**RECORD EXTRACTS:**
= Beginning of Section =
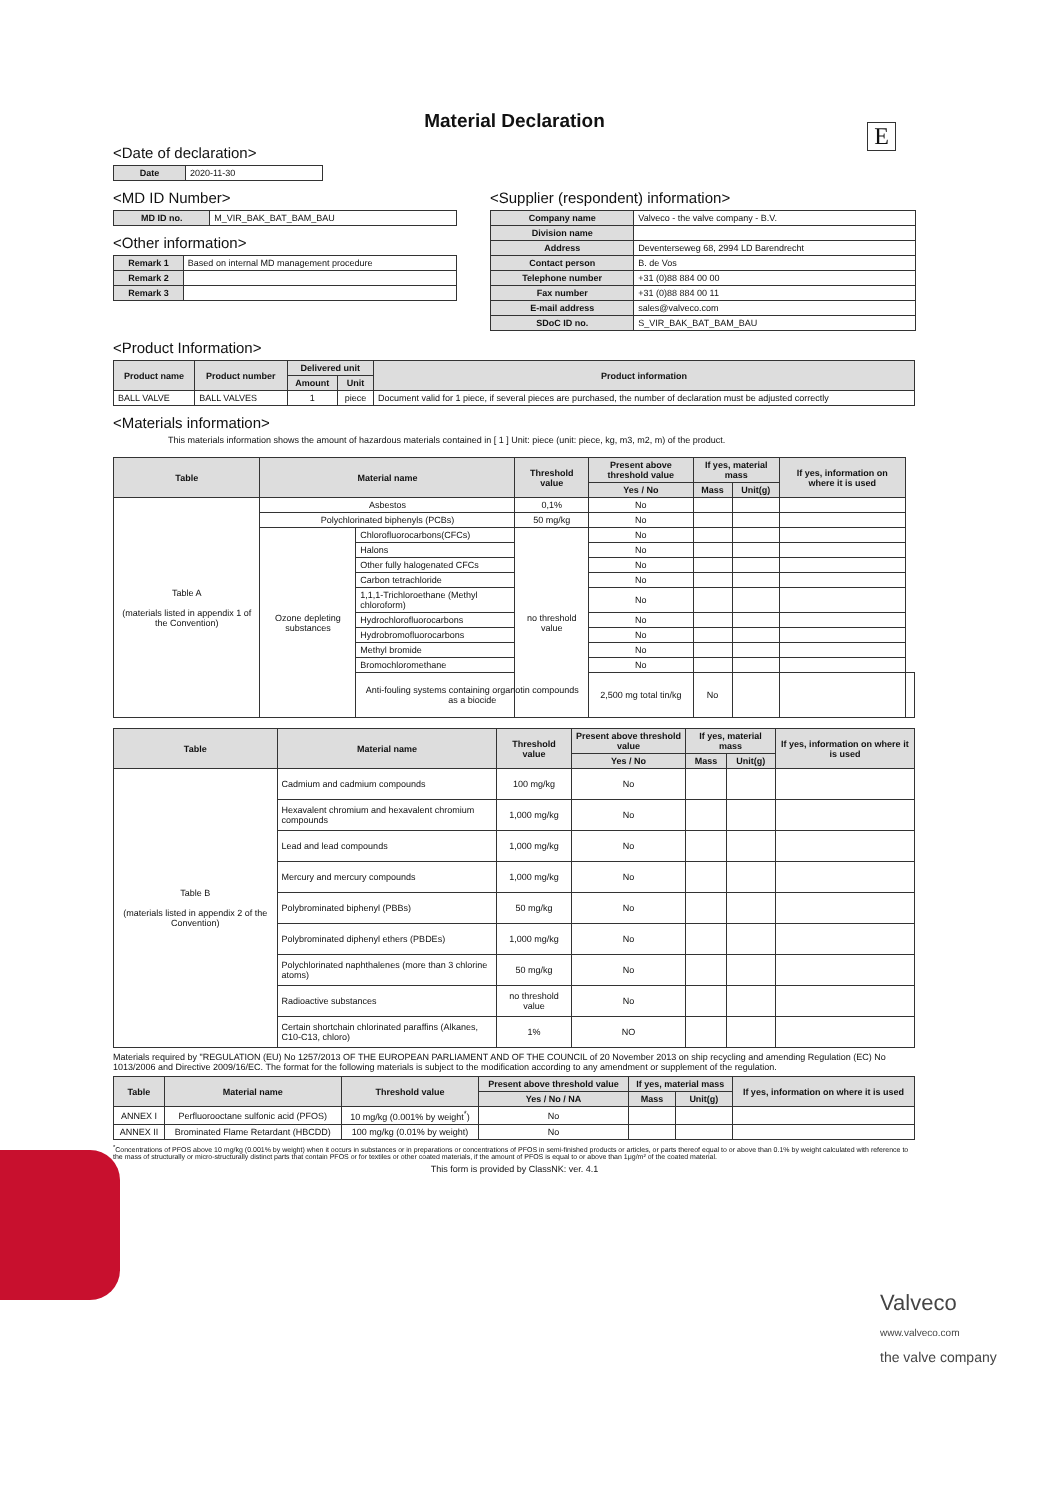E
Material Declaration
<Date of declaration>
| Date | 2020-11-30 |
<MD ID Number>
| MD ID no. | M_VIR_BAK_BAT_BAM_BAU |
<Other information>
| Remark 1 | Based on internal MD management procedure |
| Remark 2 | |
| Remark 3 | |
<Supplier (respondent) information>
| Company name | Valveco - the valve company - B.V. |
| Division name | |
| Address | Deventerseweg 68, 2994 LD Barendrecht |
| Contact person | B. de Vos |
| Telephone number | +31 (0)88 884 00 00 |
| Fax number | +31 (0)88 884 00 11 |
| E-mail address | sales@valveco.com |
| SDoC ID no. | S_VIR_BAK_BAT_BAM_BAU |
<Product Information>
| Product name | Product number | Delivered unit | | Product information |
| --- | --- | --- | --- | --- |
| | | Amount | Unit | |
| BALL VALVE | BALL VALVES | 1 | piece | Document valid for 1 piece, if several pieces are purchased, the number of declaration must be adjusted correctly |
<Materials information>
This materials information shows the amount of hazardous materials contained in [ 1 ] Unit: piece (unit: piece, kg, m3, m2, m) of the product.
| Table | Material name | | Threshold value | Present above threshold value | If yes, material mass | | If yes, information on where it is used | |
| --- | --- | --- | --- | --- | --- | --- | --- | --- |
| | | | | Yes / No | Mass | Unit(g) | | |
| Table A (materials listed in appendix 1 of the Convention) | Asbestos | | 0,1% | No | | | | |
| | Polychlorinated biphenyls (PCBs) | | 50 mg/kg | No | | | | |
| | Ozone depleting substances | Chlorofluorocarbons(CFCs) | no threshold value | No | | | | |
| | | Halons | | No | | | | |
| | | Other fully halogenated CFCs | | No | | | | |
| | | Carbon tetrachloride | | No | | | | |
| | | 1,1,1-Trichloroethane (Methyl chloroform) | | No | | | | |
| | | Hydrochlorofluorocarbons | | No | | | | |
| | | Hydrobromofluorocarbons | | No | | | | |
| | | Methyl bromide | | No | | | | |
| | | Bromochloromethane | | No | | | | |
| | | Anti-fouling systems containing organotin compounds as a biocide | | 2,500 mg total tin/kg | No | | | |
| Table | Material name | Threshold value | Present above threshold value | If yes, material mass | | If yes, information on where it is used |
| --- | --- | --- | --- | --- | --- | --- |
| | | | Yes / No | Mass | Unit(g) | |
| Table B (materials listed in appendix 2 of the Convention) | Cadmium and cadmium compounds | 100 mg/kg | No | | | |
| | Hexavalent chromium and hexavalent chromium compounds | 1,000 mg/kg | No | | | |
| | Lead and lead compounds | 1,000 mg/kg | No | | | |
| | Mercury and mercury compounds | 1,000 mg/kg | No | | | |
| | Polybrominated biphenyl (PBBs) | 50 mg/kg | No | | | |
| | Polybrominated diphenyl ethers (PBDEs) | 1,000 mg/kg | No | | | |
| | Polychlorinated naphthalenes (more than 3 chlorine atoms) | 50 mg/kg | No | | | |
| | Radioactive substances | no threshold value | No | | | |
| | Certain shortchain chlorinated paraffins (Alkanes, C10-C13, chloro) | 1% | NO | | | |
Materials required by "REGULATION (EU) No 1257/2013 OF THE EUROPEAN PARLIAMENT AND OF THE COUNCIL of 20 November 2013 on ship recycling and amending Regulation (EC) No 1013/2006 and Directive 2009/16/EC. The format for the following materials is subject to the modification according to any amendment or supplement of the regulation.
| Table | Material name | Threshold value | Present above threshold value | If yes, material mass | | If yes, information on where it is used |
| --- | --- | --- | --- | --- | --- | --- |
| | | | Yes / No / NA | Mass | Unit(g) | |
| ANNEX I | Perfluorooctane sulfonic acid (PFOS) | 10 mg/kg (0.001% by weight<sup>*</sup>) | No | | | |
| ANNEX II | Brominated Flame Retardant (HBCDD) | 100 mg/kg (0.01% by weight) | No | | | |
<sup>*</sup> Concentrations of PFOS above 10 mg/kg (0.001% by weight) when it occurs in substances or in preparations or concentrations of PFOS in semi-finished products or articles, or parts thereof equal to or above than 0.1% by weight calculated with reference to the mass of structurally or micro-structurally distinct parts that contain PFOS or for textiles or other coated materials, if the amount of PFOS is equal to or above than 1μg/m² of the coated material.
This form is provided by ClassNK: ver. 4.1
Valveco
www.valveco.com
the valve company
= End of Section =
**WORK TO BE COMPLETED:**
Output the entries above verbatim. Omit the images.

**COMPLETED EXERCISE:**
E
Material Declaration
<Date of declaration>
| Date | 2020-11-30 |
<MD ID Number>
| MD ID no. | M_VIR_BAK_BAT_BAM_BAU |
<Other information>
| Remark 1 | Based on internal MD management procedure |
| Remark 2 | |
| Remark 3 | |
<Supplier (respondent) information>
| Company name | Valveco - the valve company - B.V. |
| Division name | |
| Address | Deventerseweg 68, 2994 LD Barendrecht |
| Contact person | B. de Vos |
| Telephone number | +31 (0)88 884 00 00 |
| Fax number | +31 (0)88 884 00 11 |
| E-mail address | sales@valveco.com |
| SDoC ID no. | S_VIR_BAK_BAT_BAM_BAU |
<Product Information>
| Product name | Product number | Delivered unit | | Product information |
| --- | --- | --- | --- | --- |
| | | Amount | Unit | |
| BALL VALVE | BALL VALVES | 1 | piece | Document valid for 1 piece, if several pieces are purchased, the number of declaration must be adjusted correctly |
<Materials information>
This materials information shows the amount of hazardous materials contained in [ 1 ] Unit: piece (unit: piece, kg, m3, m2, m) of the product.
| Table | Material name | | Threshold value | Present above threshold value | If yes, material mass | | If yes, information on where it is used | |
| --- | --- | --- | --- | --- | --- | --- | --- | --- |
| | | | | Yes / No | Mass | Unit(g) | | |
| Table A (materials listed in appendix 1 of the Convention) | Asbestos | | 0,1% | No | | | | |
| | Polychlorinated biphenyls (PCBs) | | 50 mg/kg | No | | | | |
| | Ozone depleting substances | Chlorofluorocarbons(CFCs) | no threshold value | No | | | | |
| | | Halons | | No | | | | |
| | | Other fully halogenated CFCs | | No | | | | |
| | | Carbon tetrachloride | | No | | | | |
| | | 1,1,1-Trichloroethane (Methyl chloroform) | | No | | | | |
| | | Hydrochlorofluorocarbons | | No | | | | |
| | | Hydrobromofluorocarbons | | No | | | | |
| | | Methyl bromide | | No | | | | |
| | | Bromochloromethane | | No | | | | |
| | | Anti-fouling systems containing organotin compounds as a biocide | | 2,500 mg total tin/kg | No | | | |
| Table | Material name | Threshold value | Present above threshold value | If yes, material mass | | If yes, information on where it is used |
| --- | --- | --- | --- | --- | --- | --- |
| | | | Yes / No | Mass | Unit(g) | |
| Table B (materials listed in appendix 2 of the Convention) | Cadmium and cadmium compounds | 100 mg/kg | No | | | |
| | Hexavalent chromium and hexavalent chromium compounds | 1,000 mg/kg | No | | | |
| | Lead and lead compounds | 1,000 mg/kg | No | | | |
| | Mercury and mercury compounds | 1,000 mg/kg | No | | | |
| | Polybrominated biphenyl (PBBs) | 50 mg/kg | No | | | |
| | Polybrominated diphenyl ethers (PBDEs) | 1,000 mg/kg | No | | | |
| | Polychlorinated naphthalenes (more than 3 chlorine atoms) | 50 mg/kg | No | | | |
| | Radioactive substances | no threshold value | No | | | |
| | Certain shortchain chlorinated paraffins (Alkanes, C10-C13, chloro) | 1% | NO | | | |
Materials required by "REGULATION (EU) No 1257/2013 OF THE EUROPEAN PARLIAMENT AND OF THE COUNCIL of 20 November 2013 on ship recycling and amending Regulation (EC) No 1013/2006 and Directive 2009/16/EC. The format for the following materials is subject to the modification according to any amendment or supplement of the regulation.
| Table | Material name | Threshold value | Present above threshold value | If yes, material mass | | If yes, information on where it is used |
| --- | --- | --- | --- | --- | --- | --- |
| | | | Yes / No / NA | Mass | Unit(g) | |
| ANNEX I | Perfluorooctane sulfonic acid (PFOS) | 10 mg/kg (0.001% by weight<sup>*</sup>) | No | | | |
| ANNEX II | Brominated Flame Retardant (HBCDD) | 100 mg/kg (0.01% by weight) | No | | | |
<sup>*</sup> Concentrations of PFOS above 10 mg/kg (0.001% by weight) when it occurs in substances or in preparations or concentrations of PFOS in semi-finished products or articles, or parts thereof equal to or above than 0.1% by weight calculated with reference to the mass of structurally or micro-structurally distinct parts that contain PFOS or for textiles or other coated materials, if the amount of PFOS is equal to or above than 1μg/m² of the coated material.
This form is provided by ClassNK: ver. 4.1
Valveco
www.valveco.com
the valve company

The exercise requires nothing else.